Cardiff City Council unveils vision for £1bn transportation plan
July 09, 2019 – Cardiff City Council leader Councillor Huw Thomas has called for a new £1bn transportation plan, including a light rail/tram network connecting major population centres and new suburbs in west to Cardiff Central, to cut congestion and improve air quality in the Welsh capital.
According to Thomas, urgent investment is needed to prevent the city from coming to a grinding halt, and partner agencies should come together to change the way people move in and around the city.
The new rail/tram line will include a new station at Rover Way/Newport Road, via the docks, Lloyd George Avenue and the City Line to the northwest of Cardiff and into Rhondda Cynon Taff.
With direct, frequent tram connections to Cardiff Central interchange, the network will help transform the bay and regenerate the link between the city centre, Bute Town and the bay by creating an urban park.
It will improve rail connections and transport access across parts of Cardiff that suffer economic challenges and also help in developing business across the route into Rhondda Cyon Taff.
The network can directly help in linking major new housing sites in north-west Cardiff with the rest of Cardiff and support in managing congestion.

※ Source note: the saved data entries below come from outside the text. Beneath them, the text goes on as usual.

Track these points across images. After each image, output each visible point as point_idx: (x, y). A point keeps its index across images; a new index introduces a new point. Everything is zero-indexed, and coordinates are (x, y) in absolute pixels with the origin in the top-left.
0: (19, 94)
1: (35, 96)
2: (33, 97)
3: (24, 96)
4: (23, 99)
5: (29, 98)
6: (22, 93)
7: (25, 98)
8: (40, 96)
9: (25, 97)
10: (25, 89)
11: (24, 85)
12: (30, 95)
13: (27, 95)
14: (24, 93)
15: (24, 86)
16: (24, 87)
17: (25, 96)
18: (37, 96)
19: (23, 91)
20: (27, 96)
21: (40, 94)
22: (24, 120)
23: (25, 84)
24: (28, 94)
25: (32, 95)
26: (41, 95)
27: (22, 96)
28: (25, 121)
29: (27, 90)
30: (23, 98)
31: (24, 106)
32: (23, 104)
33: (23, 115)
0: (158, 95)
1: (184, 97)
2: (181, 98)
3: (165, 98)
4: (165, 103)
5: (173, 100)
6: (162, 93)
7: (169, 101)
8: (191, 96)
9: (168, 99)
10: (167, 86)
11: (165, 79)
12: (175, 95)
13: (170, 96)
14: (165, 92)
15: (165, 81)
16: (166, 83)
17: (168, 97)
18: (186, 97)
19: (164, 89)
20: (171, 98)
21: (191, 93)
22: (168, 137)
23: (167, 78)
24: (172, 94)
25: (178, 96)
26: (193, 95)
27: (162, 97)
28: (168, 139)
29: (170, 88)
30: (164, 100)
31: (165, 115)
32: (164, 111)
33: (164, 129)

Thomas said: “Cardiff’s transport network needs to change. It was originally designed for a city with a population of 200,000, but today our population is closer to 400,000 and there are another 80,000 commuters travelling into the city by car every day.
“It’s clear to everyone that this situation is unsustainable. We have a network which is already creaking. It only takes one road to go down in the city for delays to ensue. We also have some of the highest levels of NO2 in Wales.
“That is why I am setting out a vision today for a greener, more sustainable city a vision which could transform the way people move around our city by 2030. It is a plan for the future of Cardiff and it affects everyone who lives here and travels here to work.”
The project will integrate the network with key metro stations, schools and other primary destinations. It will make active travel the mode of choice for accessing the Metro by offering routes for cyclists and pedestrians within an 800m radius of Metro stations and increasing station bike parking.
Part of the plan involves creation of child-friendly streets where children can access safe, healthy routes to schools, parks and sporting facilities. This will make neighbourhoods ‘active travel zones’, giving walking and cycling a greater priority over cars and offering attractive routes for local active journeys.
This is expected to make streets around schools safer by restricting vehicular access at drop off / pick up times enforced by using static-cameras.